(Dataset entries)
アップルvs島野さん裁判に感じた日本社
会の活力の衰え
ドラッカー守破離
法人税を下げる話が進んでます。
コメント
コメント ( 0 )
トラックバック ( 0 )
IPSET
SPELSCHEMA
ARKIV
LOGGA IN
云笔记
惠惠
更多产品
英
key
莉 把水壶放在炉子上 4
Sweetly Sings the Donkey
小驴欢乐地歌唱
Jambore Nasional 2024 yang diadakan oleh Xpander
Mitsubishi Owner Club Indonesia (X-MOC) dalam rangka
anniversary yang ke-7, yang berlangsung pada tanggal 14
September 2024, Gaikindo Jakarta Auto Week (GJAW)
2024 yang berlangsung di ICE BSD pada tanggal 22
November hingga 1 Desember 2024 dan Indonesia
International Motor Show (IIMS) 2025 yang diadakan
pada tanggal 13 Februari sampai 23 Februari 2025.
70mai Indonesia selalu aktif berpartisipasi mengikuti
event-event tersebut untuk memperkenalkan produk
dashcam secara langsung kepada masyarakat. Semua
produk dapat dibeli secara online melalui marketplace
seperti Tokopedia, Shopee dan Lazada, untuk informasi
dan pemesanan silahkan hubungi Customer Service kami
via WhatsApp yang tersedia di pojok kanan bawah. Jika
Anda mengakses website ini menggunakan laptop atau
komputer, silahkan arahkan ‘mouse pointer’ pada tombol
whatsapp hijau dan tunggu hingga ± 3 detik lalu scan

Exercise :: Reproduce every line of the listing above, unchanged and in the same order.

Finished task ::
アップルvs島野さん裁判に感じた日本社
会の活力の衰え
ドラッカー守破離
法人税を下げる話が進んでます。
コメント
コメント ( 0 )
トラックバック ( 0 )
IPSET
SPELSCHEMA
ARKIV
LOGGA IN
云笔记
惠惠
更多产品
英
key
莉 把水壶放在炉子上 4
Sweetly Sings the Donkey
小驴欢乐地歌唱
Jambore Nasional 2024 yang diadakan oleh Xpander
Mitsubishi Owner Club Indonesia (X-MOC) dalam rangka
anniversary yang ke-7, yang berlangsung pada tanggal 14
September 2024, Gaikindo Jakarta Auto Week (GJAW)
2024 yang berlangsung di ICE BSD pada tanggal 22
November hingga 1 Desember 2024 dan Indonesia
International Motor Show (IIMS) 2025 yang diadakan
pada tanggal 13 Februari sampai 23 Februari 2025.
70mai Indonesia selalu aktif berpartisipasi mengikuti
event-event tersebut untuk memperkenalkan produk
dashcam secara langsung kepada masyarakat. Semua
produk dapat dibeli secara online melalui marketplace
seperti Tokopedia, Shopee dan Lazada, untuk informasi
dan pemesanan silahkan hubungi Customer Service kami
via WhatsApp yang tersedia di pojok kanan bawah. Jika
Anda mengakses website ini menggunakan laptop atau
komputer, silahkan arahkan ‘mouse pointer’ pada tombol
whatsapp hijau dan tunggu hingga ± 3 detik lalu scan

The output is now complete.